The potential treatment for a wide range of cancers is now progressing into its first human clinical trial. If proven safe and effective, this innovative approach could revolutionize cancer therapy by targeting cancer cells while minimizing harm to healthy cells.
The RAS gene plays a crucial role in regulating how cells grow and divide. However, mutations in this gene are found in approximately one in five cancers, leading to an abnormal activation of RAS. When mutated, RAS becomes permanently active, sending continuous signals that stimulate cell growth and multiplication. This unregulated growth contributes to the development and progression of various cancers.
Within the cell, RAS is located on the membrane and initiates a series of growth processes. However, completely inhibiting RAS or the enzymes it regulates has proven challenging. This difficulty arises because these pathways are vital for normal cellular functions. One such enzyme linked to RAS is PI3K, which is also essential for regulating blood sugar levels through insulin. Blocking PI3K entirely can result in significant side effects, including hyperglycemia.
In a groundbreaking study published on October 9 in Science, researchers combined chemical screening with biological testing to identify compounds that effectively disrupt the interaction between RAS and PI3K while preserving normal cellular activities. The team at Vividion Therapeutics identified a series of small molecules that permanently bind to the surface of PI3K at the site where RAS typically attaches.
Using a specialized assay developed by the researchers at the Crick Institute, the team confirmed that these compounds successfully blocked the interaction between RAS and PI3K, all while allowing PI3K to continue its essential functions, including those involved in insulin signaling.
The collaborative team then tested one of these compounds in mice with RAS-mutated lung tumors. The results were promising: the treatment inhibited tumor growth without causing elevated blood sugar levels. Furthermore, the researchers explored combining this new compound with one or two additional drugs targeting enzymes within the same growth pathway. This combination therapy resulted in stronger and more prolonged tumor suppression compared to any individual drug.

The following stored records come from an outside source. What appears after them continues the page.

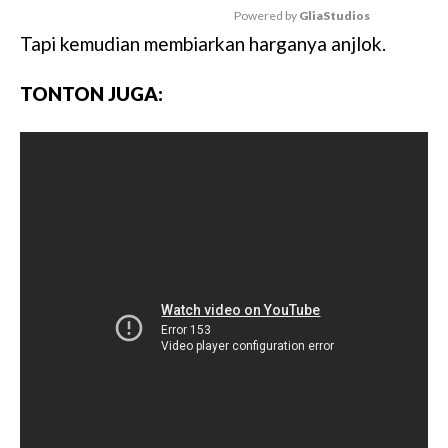
Powered by 
GliaStudios
Tapi kemudian membiarkan harganya anjlok.
M
u
TONTON JUGA:
t
e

Additionally, the scientists tested the compound on mice with tumors that had mutations in the HER2 gene, which is commonly overactive in breast cancer and also interacts with PI3K. Remarkably, tumor growth was halted even though the effect was independent of RAS, suggesting that this new compound might have the potential to combat a broader spectrum of cancers.
The promising drug has now entered its first human clinical trial, aimed at assessing safety and side effects in patients with both RAS and HER2 mutations. The trial will also evaluate whether this potential treatment is more effective when used in conjunction with other drugs targeting RAS.
Julian Downward, Principal Group Leader of the Oncogene Biology Laboratory at the Crick, stated, “Given the RAS gene is mutated across a wide range of cancers, we've been exploring how to stop it from interacting with cell growth pathways for many years. However, side effects have hindered the development of effective treatments. Our collaborative effort has overcome this challenge by specifically targeting the PI3K and RAS interaction, allowing PI3K to remain functional with its other targets.”
Matt Patricelli, Ph.D., Chief Scientific Officer of Vividion, expressed excitement about the clinical trials, emphasizing the importance of understanding chemistry and biology in creating potential cancer therapies. “By designing molecules that prevent RAS and PI3K from connecting while keeping healthy cell processes intact, we’ve discovered a way to selectively block a key cancer growth signal. It’s incredibly rewarding to see this scientific advancement progressing in the clinic, where it could significantly benefit patients,” he added.